Dilling continues: “Personally I shall never forget the merry evening my husband and I spent at a University round table lecture devoted to the [X] theory.  As our instructor diagrammed space-time as a circle and visioned us meeting ourselves meeting ourselves as infants again . . .  and demonstrated the speed of a locomotive . . . in accordance with relativity and in contradiction to all accepted mathematical rules, we all, including the instructor who admitted he could not understand it himself, howled with glee. We felt as though we had spent the evening in a mental madhouse.”  Unfortunately, as current events also remind us, complex and difficult ideas are the more easily ridiculed.

By now, you have probably guessed that the [X] responsible for the theories pilloried by Dilling was none other than Albert Einstein (an AAUP member from 1935 until his death in 1955). But Dilling is not content merely to discredit the scientific theory. She needs also to discredit the man and her wider enemies.

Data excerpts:
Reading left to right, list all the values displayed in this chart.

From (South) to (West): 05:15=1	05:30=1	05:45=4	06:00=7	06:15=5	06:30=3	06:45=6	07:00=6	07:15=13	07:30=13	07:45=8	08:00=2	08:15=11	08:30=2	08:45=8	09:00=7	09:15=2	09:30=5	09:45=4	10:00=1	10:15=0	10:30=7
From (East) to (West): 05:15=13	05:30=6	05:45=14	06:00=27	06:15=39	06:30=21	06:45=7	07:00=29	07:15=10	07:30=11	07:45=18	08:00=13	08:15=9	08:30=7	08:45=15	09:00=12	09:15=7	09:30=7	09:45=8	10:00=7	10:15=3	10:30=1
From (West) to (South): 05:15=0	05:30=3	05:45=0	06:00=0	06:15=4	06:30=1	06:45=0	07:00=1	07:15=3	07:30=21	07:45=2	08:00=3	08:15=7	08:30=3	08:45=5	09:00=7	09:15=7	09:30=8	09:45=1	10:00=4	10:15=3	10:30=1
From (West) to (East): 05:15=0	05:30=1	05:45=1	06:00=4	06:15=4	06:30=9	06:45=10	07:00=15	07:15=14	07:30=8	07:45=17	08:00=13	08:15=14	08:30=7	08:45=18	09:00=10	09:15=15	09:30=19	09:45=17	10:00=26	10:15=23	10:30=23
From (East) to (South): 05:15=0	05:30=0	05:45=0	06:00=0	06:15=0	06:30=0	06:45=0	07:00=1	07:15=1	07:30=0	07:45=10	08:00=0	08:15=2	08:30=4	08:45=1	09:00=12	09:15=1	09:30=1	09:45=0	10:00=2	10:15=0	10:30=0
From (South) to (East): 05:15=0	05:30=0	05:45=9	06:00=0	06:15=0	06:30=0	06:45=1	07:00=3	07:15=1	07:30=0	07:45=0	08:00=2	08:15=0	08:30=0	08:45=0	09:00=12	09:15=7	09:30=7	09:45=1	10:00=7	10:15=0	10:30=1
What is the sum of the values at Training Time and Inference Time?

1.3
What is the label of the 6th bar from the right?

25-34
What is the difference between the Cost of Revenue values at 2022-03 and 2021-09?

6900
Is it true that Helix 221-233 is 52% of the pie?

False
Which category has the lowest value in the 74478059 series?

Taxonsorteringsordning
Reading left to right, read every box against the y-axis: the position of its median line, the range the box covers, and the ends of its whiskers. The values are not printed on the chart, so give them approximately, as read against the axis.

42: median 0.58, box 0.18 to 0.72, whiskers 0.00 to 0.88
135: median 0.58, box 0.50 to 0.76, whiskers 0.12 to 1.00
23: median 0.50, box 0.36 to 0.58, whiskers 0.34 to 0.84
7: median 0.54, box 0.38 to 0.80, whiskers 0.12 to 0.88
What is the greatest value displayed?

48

Complete the following ::
- A) List every action that Dilling's quoted account of the lecture attributes to the instructor in the passage about her ridicule of Einstein's theory.
- B) According to the passage about Dilling's ridicule of Einstein's theory, during what years was Albert Einstein an AAUP member?
- C) Resume the passage about Dilling's ridicule of Einstein's theory, starting after its final sentence.

Responses by item number ::
- A)
- Diagrammed space-time as a circle
- Visioned the audience meeting themselves meeting themselves as infants again
- Demonstrated the speed of a locomotive in accordance with relativity
- Admitted he could not understand it himself
- Howled with glee along with everyone else

- B) From 1935 until his death in 1955.

- C)
“While I am unable to understand the scientific value of the Relativity theory, I can understand the ‘relativity’ of Einstein to his daughter who married a Russian and lived in Russia following her marriage. I can also see the ‘relativity’ of  the atheist book he endorses and of the “Down with War, Up with Revolution “ pacifism of the War Resisters International, of which he is a leader, to the Communist Congress at Moscow, which he attended . . .” Dilling writes.  A detailed account of Einstein’s anti-war and allegedly communistic activities include two further notations of particular interest here:  “’It is reported from Berlin that the entire seized property of Professor Einstein and his wife has been confiscated under the law regulating the seizure of property of Communists.” The author then adds “”When Hitler started his campaign against Communists and Einstein’s Jewish relatives, Einstein demonstrated his “relativity” theory in a perfectly understandable way by reversing his “pacifist” position and urging Belgian war resisters to go to war against Germany.”

In yet another anticipation of current events, Dilling then proceeds to support a call to enforce immigration law: “When the Woman Patriot Society tried in 1932 to bar Einstein from entering the United States, the whole company of Red intellectuals rose up in wrath. Jane Addams’ W.I.L.P.F. [Women’s International League for Peace and Freedom] sent a message criticizing the American consul for even questioning the idol, Einstein. Yet, legally, Einstein’s membership in only one of these communist organizations was sufficient to exclude him from admission to the United State.” Further, under the then-law Dillon cites: “Nor is it necessary to prove that he “had knowledge of the contents of the programs . . . or any one of them. It is sufficient if the evidence showed that he was a member of, or affiliated with such an organization as contemplated by statute.’” She concludes by reciting Einstein’s involvement in the War Resister’s International.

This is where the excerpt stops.